'Detained and released illegally', or How to spend 4 days in jail instead of 10
One of 170 arrests on Freedom Day 25 March 2018. Photo: Euroradio
Something that some people calle a 'Freedom Day miracle' happened on the evening of 25 March when almost all the opposition activists detained ahead of the Freedom Day celebrations were released. Some of them, like Uladzimir Nyaklyayeu, had spent four days in jail. Others, like Mikalai Statkevich, had been locked for ten hours.
“Nobody explained anything. I realized I was being released when I passed the check-point and noticed Vyachalsau Siuchyk outside. I would have expected to be transferred to some other building or to Zodzina detention centre,” Maksim Vinyarski told Euroradio. “If I had known that I was being released, I would have demanded a reference proving that I had served an administrative sentence. That reference must contain the reason for the release. Usually, this is 'the end of the detention term.' However, something different had to be written in the reference that time.”
To tell you the truth, I think that there was no legal reason to release me. They violated my constitutional rights when they arrested me. They violated the law again when they released me.”
Maksim Vinyarski and some other people detained ahead of the Freedom Dayevents are set to find out the reason for their arrests and check what their current status is.
It is very difficult to organize such a situation legally, rights defender Valyantsin Stefanovich says.
“I am very happy that they have been released. But there are a lot of problems: the court’s decisions that led to the arrests have not been anulled. A higher court has not cancelled it either. It means that these people are still facing imprisonment. And they do not know when it may happen.”
Interestingly, it is impossible to simply cancel an administrative sentence. Technically, nobody has the right to do it.

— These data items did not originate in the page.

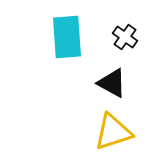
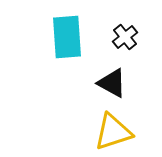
black cross: rotated 15 degrees clockwise
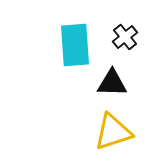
cyan rectangle: moved 8 px right, 8 px down
black triangle: rotated 28 degrees counterclockwise
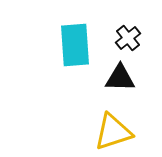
black cross: moved 3 px right, 1 px down
black triangle: moved 8 px right, 5 px up
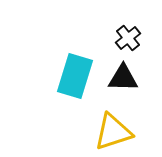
cyan rectangle: moved 31 px down; rotated 21 degrees clockwise
black triangle: moved 3 px right
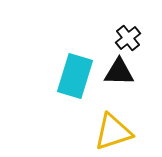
black triangle: moved 4 px left, 6 px up
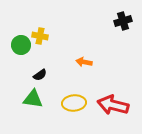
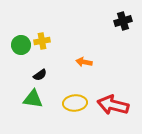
yellow cross: moved 2 px right, 5 px down; rotated 21 degrees counterclockwise
yellow ellipse: moved 1 px right
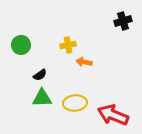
yellow cross: moved 26 px right, 4 px down
green triangle: moved 9 px right, 1 px up; rotated 10 degrees counterclockwise
red arrow: moved 10 px down; rotated 8 degrees clockwise
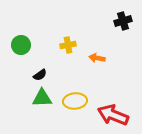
orange arrow: moved 13 px right, 4 px up
yellow ellipse: moved 2 px up
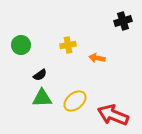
yellow ellipse: rotated 35 degrees counterclockwise
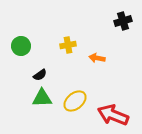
green circle: moved 1 px down
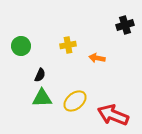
black cross: moved 2 px right, 4 px down
black semicircle: rotated 32 degrees counterclockwise
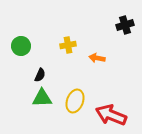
yellow ellipse: rotated 30 degrees counterclockwise
red arrow: moved 2 px left
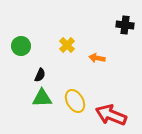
black cross: rotated 24 degrees clockwise
yellow cross: moved 1 px left; rotated 35 degrees counterclockwise
yellow ellipse: rotated 50 degrees counterclockwise
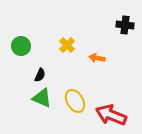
green triangle: rotated 25 degrees clockwise
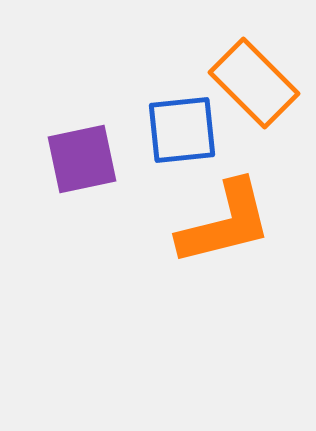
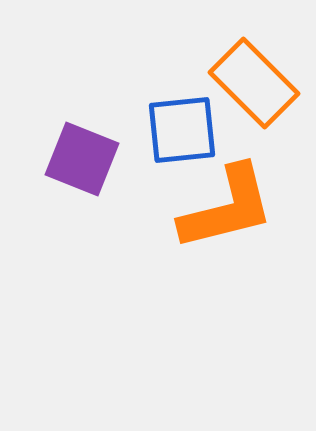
purple square: rotated 34 degrees clockwise
orange L-shape: moved 2 px right, 15 px up
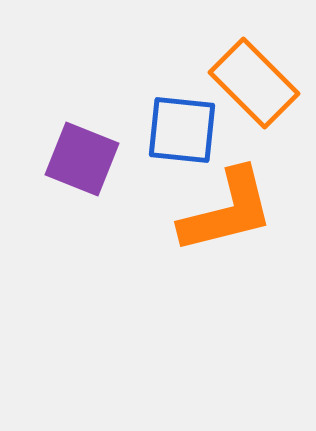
blue square: rotated 12 degrees clockwise
orange L-shape: moved 3 px down
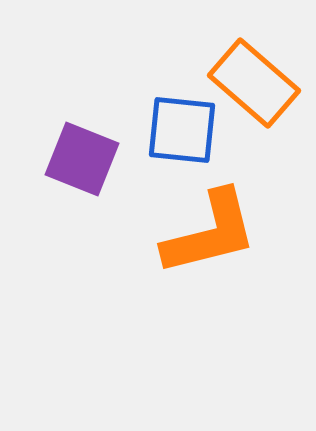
orange rectangle: rotated 4 degrees counterclockwise
orange L-shape: moved 17 px left, 22 px down
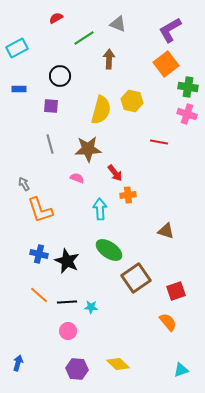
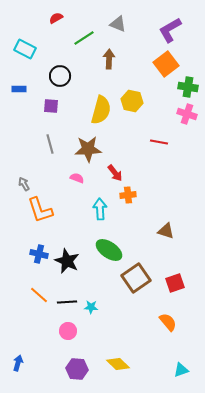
cyan rectangle: moved 8 px right, 1 px down; rotated 55 degrees clockwise
red square: moved 1 px left, 8 px up
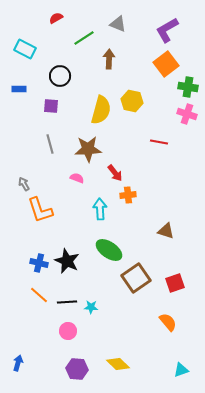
purple L-shape: moved 3 px left
blue cross: moved 9 px down
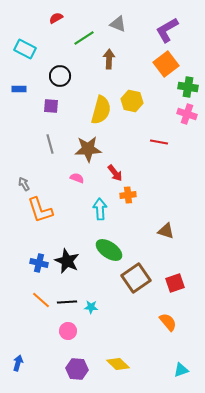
orange line: moved 2 px right, 5 px down
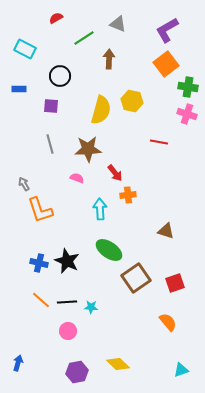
purple hexagon: moved 3 px down; rotated 15 degrees counterclockwise
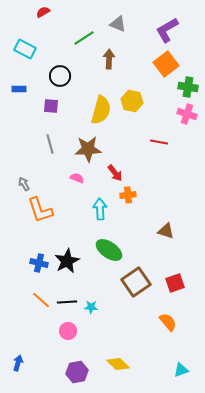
red semicircle: moved 13 px left, 6 px up
black star: rotated 20 degrees clockwise
brown square: moved 4 px down
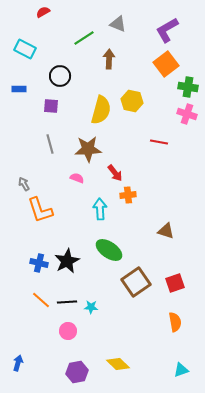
orange semicircle: moved 7 px right; rotated 30 degrees clockwise
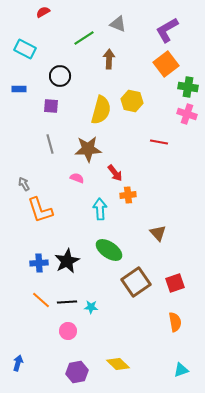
brown triangle: moved 8 px left, 2 px down; rotated 30 degrees clockwise
blue cross: rotated 18 degrees counterclockwise
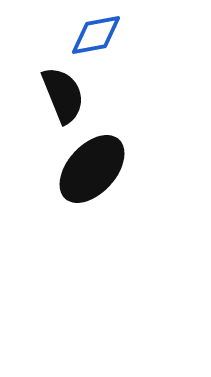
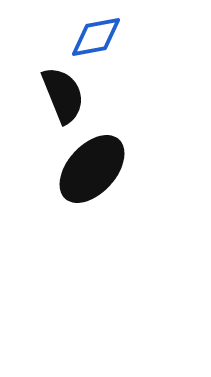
blue diamond: moved 2 px down
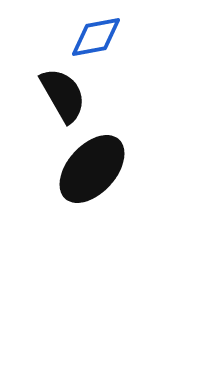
black semicircle: rotated 8 degrees counterclockwise
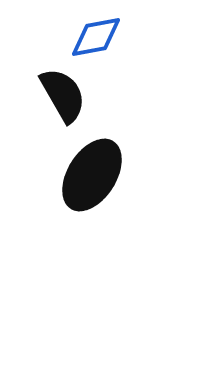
black ellipse: moved 6 px down; rotated 10 degrees counterclockwise
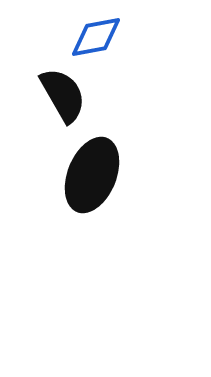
black ellipse: rotated 10 degrees counterclockwise
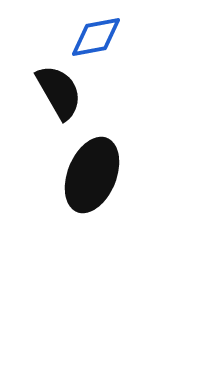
black semicircle: moved 4 px left, 3 px up
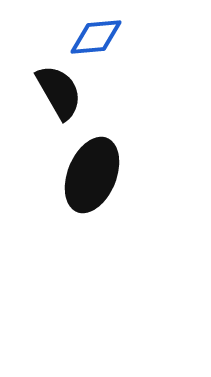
blue diamond: rotated 6 degrees clockwise
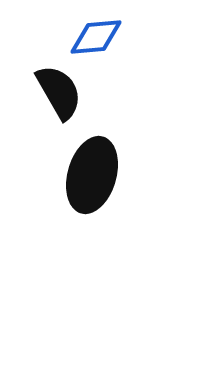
black ellipse: rotated 6 degrees counterclockwise
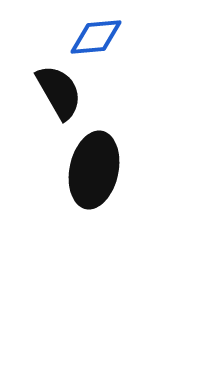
black ellipse: moved 2 px right, 5 px up; rotated 4 degrees counterclockwise
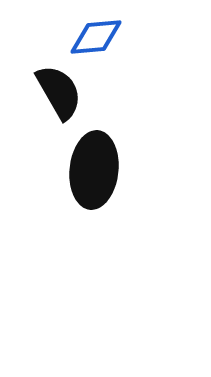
black ellipse: rotated 6 degrees counterclockwise
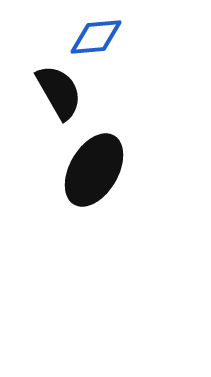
black ellipse: rotated 24 degrees clockwise
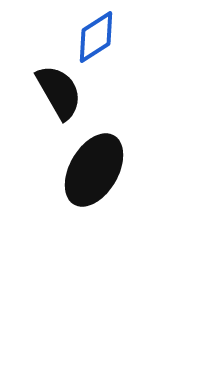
blue diamond: rotated 28 degrees counterclockwise
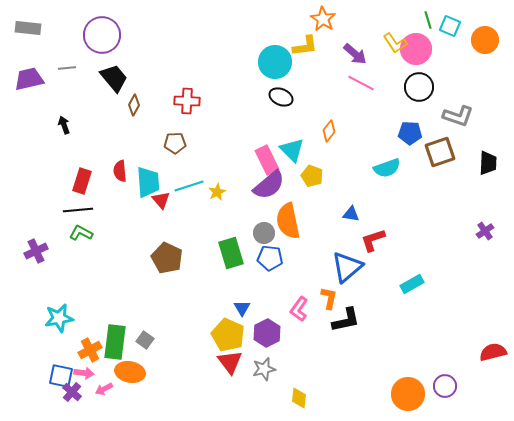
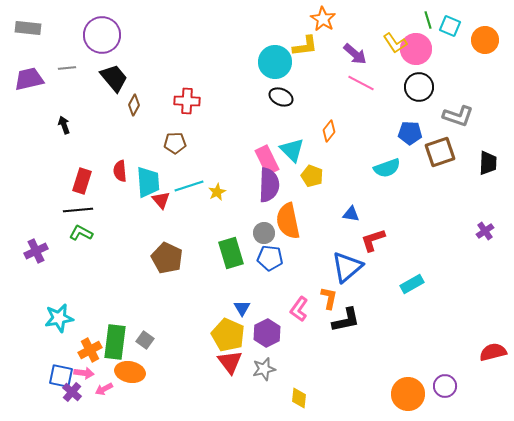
purple semicircle at (269, 185): rotated 48 degrees counterclockwise
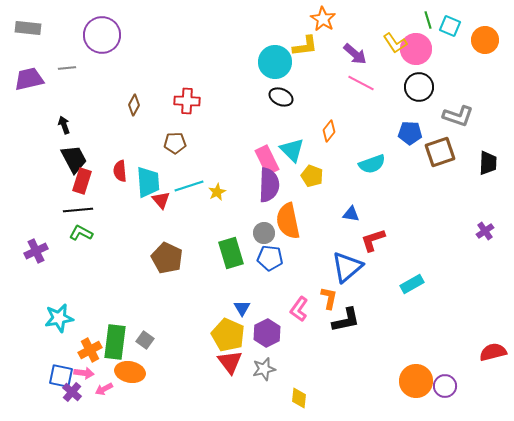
black trapezoid at (114, 78): moved 40 px left, 81 px down; rotated 12 degrees clockwise
cyan semicircle at (387, 168): moved 15 px left, 4 px up
orange circle at (408, 394): moved 8 px right, 13 px up
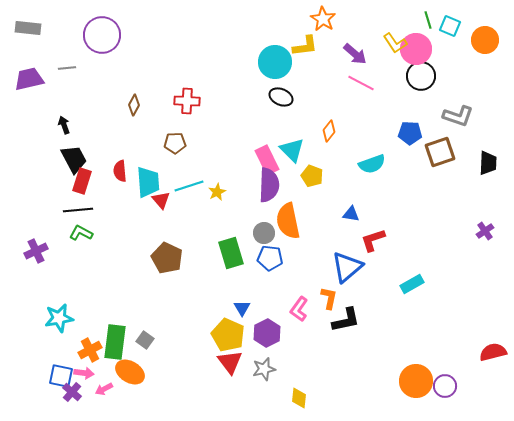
black circle at (419, 87): moved 2 px right, 11 px up
orange ellipse at (130, 372): rotated 20 degrees clockwise
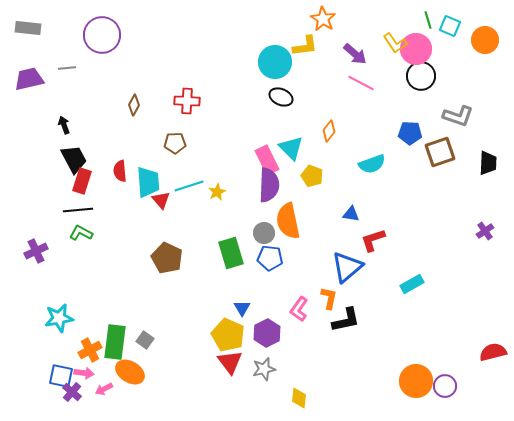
cyan triangle at (292, 150): moved 1 px left, 2 px up
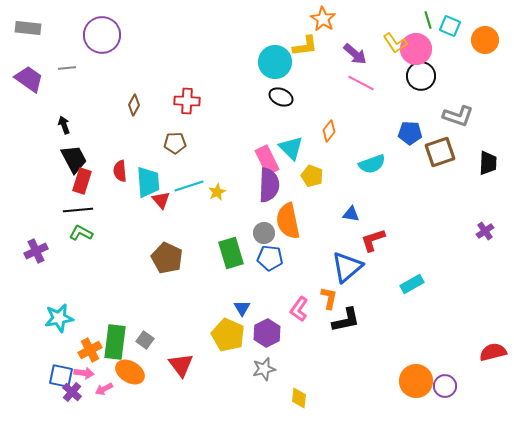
purple trapezoid at (29, 79): rotated 48 degrees clockwise
red triangle at (230, 362): moved 49 px left, 3 px down
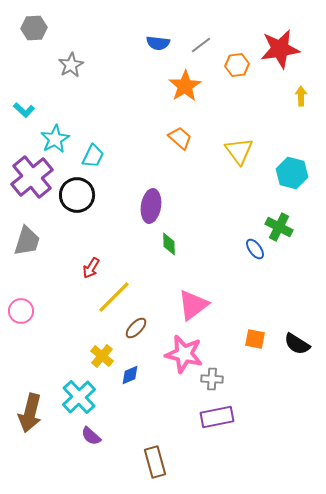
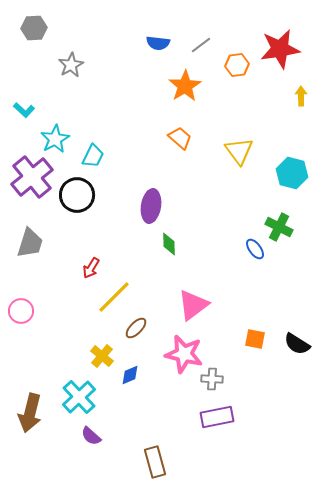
gray trapezoid: moved 3 px right, 2 px down
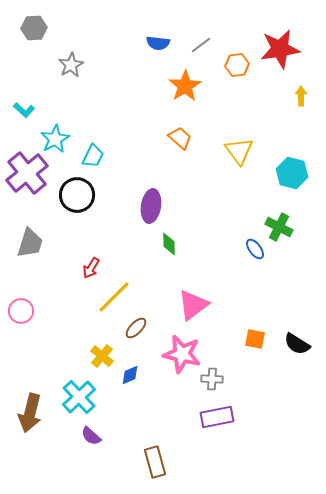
purple cross: moved 5 px left, 4 px up
pink star: moved 2 px left
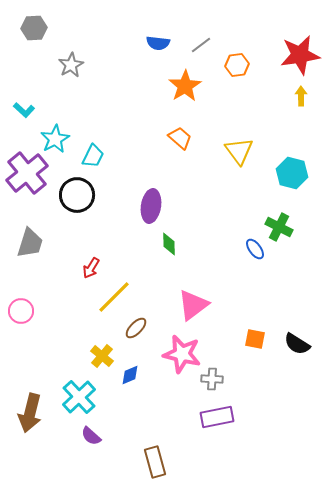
red star: moved 20 px right, 6 px down
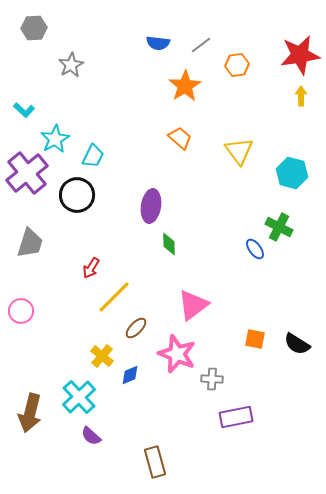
pink star: moved 5 px left; rotated 9 degrees clockwise
purple rectangle: moved 19 px right
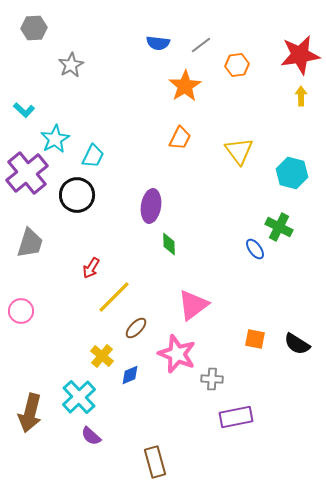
orange trapezoid: rotated 75 degrees clockwise
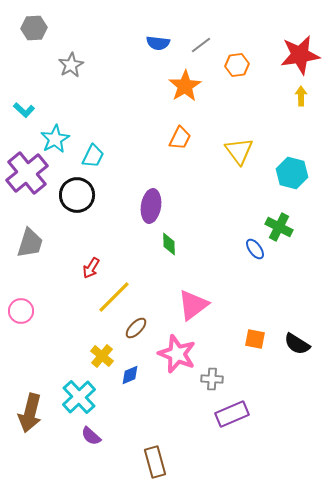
purple rectangle: moved 4 px left, 3 px up; rotated 12 degrees counterclockwise
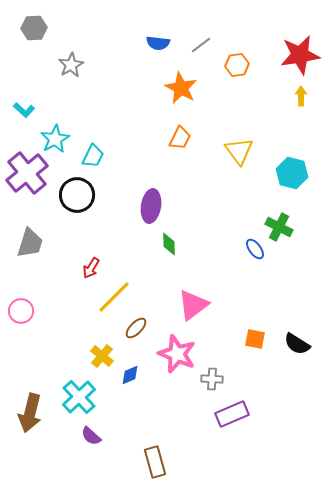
orange star: moved 4 px left, 2 px down; rotated 12 degrees counterclockwise
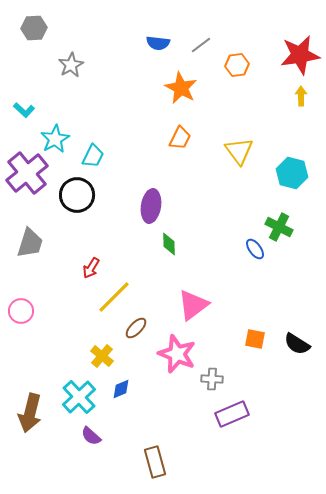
blue diamond: moved 9 px left, 14 px down
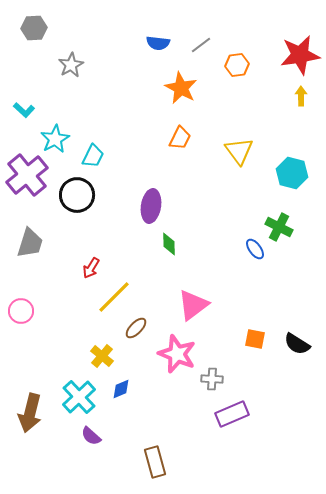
purple cross: moved 2 px down
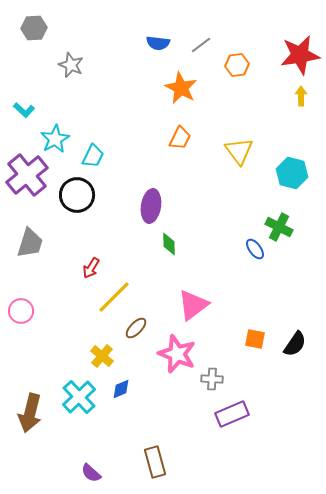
gray star: rotated 20 degrees counterclockwise
black semicircle: moved 2 px left; rotated 88 degrees counterclockwise
purple semicircle: moved 37 px down
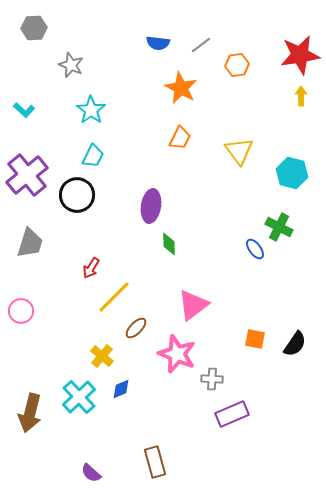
cyan star: moved 36 px right, 29 px up; rotated 8 degrees counterclockwise
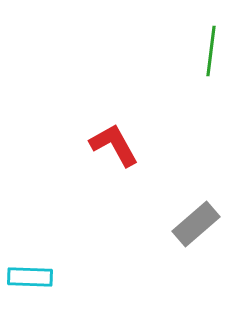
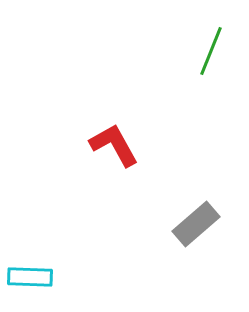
green line: rotated 15 degrees clockwise
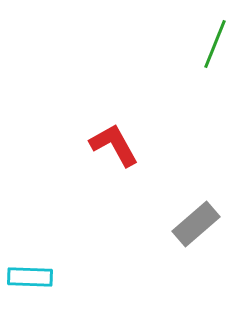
green line: moved 4 px right, 7 px up
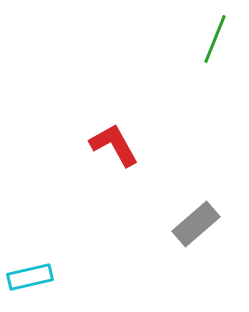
green line: moved 5 px up
cyan rectangle: rotated 15 degrees counterclockwise
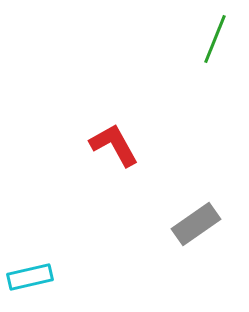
gray rectangle: rotated 6 degrees clockwise
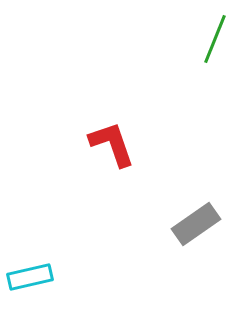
red L-shape: moved 2 px left, 1 px up; rotated 10 degrees clockwise
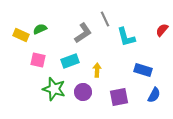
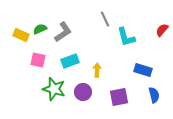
gray L-shape: moved 20 px left, 1 px up
blue semicircle: rotated 42 degrees counterclockwise
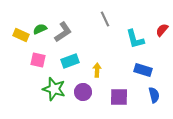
cyan L-shape: moved 9 px right, 2 px down
purple square: rotated 12 degrees clockwise
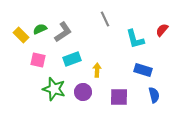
yellow rectangle: rotated 21 degrees clockwise
cyan rectangle: moved 2 px right, 2 px up
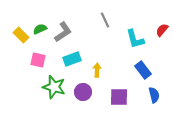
gray line: moved 1 px down
blue rectangle: rotated 36 degrees clockwise
green star: moved 2 px up
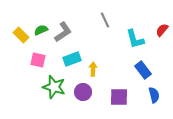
green semicircle: moved 1 px right, 1 px down
yellow arrow: moved 4 px left, 1 px up
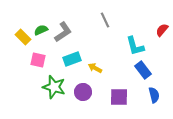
yellow rectangle: moved 2 px right, 2 px down
cyan L-shape: moved 7 px down
yellow arrow: moved 2 px right, 1 px up; rotated 64 degrees counterclockwise
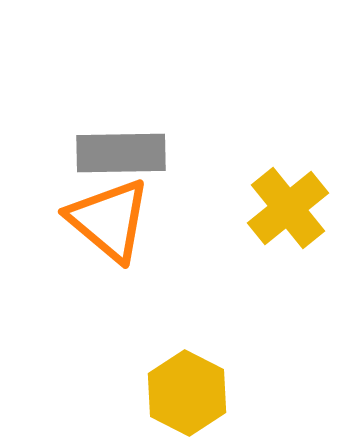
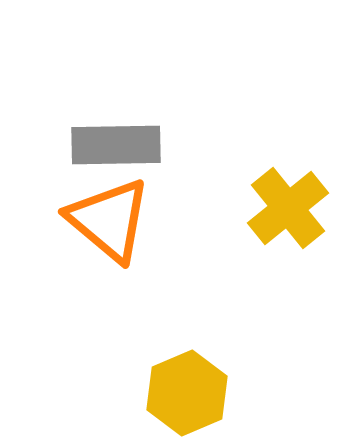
gray rectangle: moved 5 px left, 8 px up
yellow hexagon: rotated 10 degrees clockwise
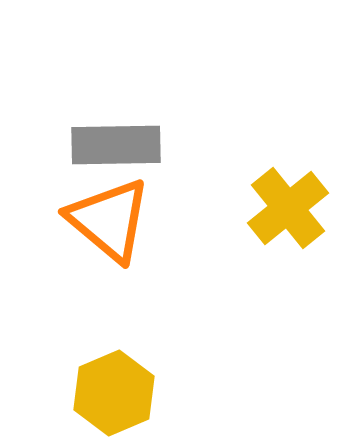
yellow hexagon: moved 73 px left
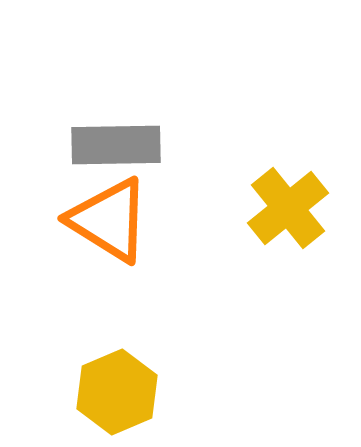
orange triangle: rotated 8 degrees counterclockwise
yellow hexagon: moved 3 px right, 1 px up
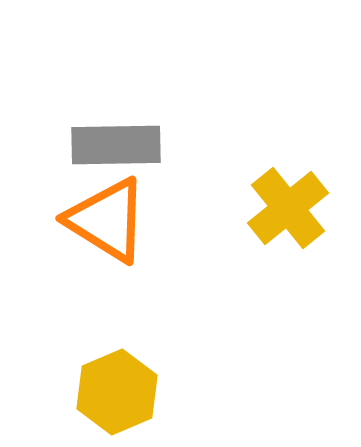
orange triangle: moved 2 px left
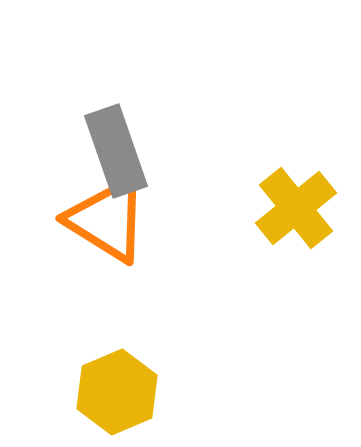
gray rectangle: moved 6 px down; rotated 72 degrees clockwise
yellow cross: moved 8 px right
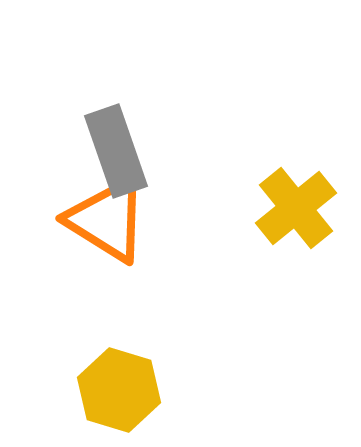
yellow hexagon: moved 2 px right, 2 px up; rotated 20 degrees counterclockwise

According to the Constitution, neither the Minister of Internal Affairs nor Alyaksandr Lukashenka can interfere in the work of courts.
It is not a legal question, one of the lawyers whom Euroradio asked for comments said. Only the court has the right to reconsider court’s decisions, another lawyer noted.
“They cannot simply release people. You can ask for a respite but it means that the court’s decision needs to be appealed. If the court’s decision was being fulfilled, why were they released then? Some other decision must have been made.”
Te lawyer adds that he has never seen a situation in which an administrative arrest could be divided into parts. It is impossible if you stick to the law.
“You cannot release someone only because you want to. The court’s decision must be fulfilled. If it isn’t, it must be changed somehow. Only the court that pronounced the sentence or a higher instance court can do it.”
In other words, Uladzimir Nyaklyeu cannot owe 6 days of arrest to the legal system only because somebody ordered to release him early on 25 March. The court’s decision needed to be changed to release the politician. The term of his detention had to be shortened from ten to four days or replaced with a fine. Or it had to be cancelled altogether.
All this applies to some ideal world where the rule of law is real. Uladzimir Nyaklyayeu living in modern Belarus does not know if he would be told to spend the remaining six days in jail ahead of some other protest action in the future. Rights defender Valyantsin Stefanovich says on this:
“The started employing the practice of ‘prospective arrests’ in Belarus long ago. The court pronounced its sentence but the people do not get detained despite the fact that the law says that court’s decisions must be fulfilled immediately. They release you saying: 'you will be jailed some time later, and you just remain on the hook."
Even rights defenders have never heard of an administrative arrest to be divided into parts. Belarusian Helsinki Committee observer Nasta Loika can only recall one such case:
“A Polish citizen was preventively detained before 25 March last year. She was charged with swearing in a public place and sentenced to 15 days of arrest. However, the Polish Embassy interfered. As a result, she was released three days later, brought to the border and received a stamp in her passport forbidding her to enter Belarus for 5 years. It is not clear what happens when she comes to Belarus because administrative arrests never expire.”
The Polish citizen has a choice: to stay in Poland or to come to Belarus and see if she gets detained. Uladzimir Nyaklyayeu will have to stay at home forever unless he wants to check the same thing. Iosif Brodski’s verse suits the situation the best: “Don’t leave the room, don’t make the mistake and run.”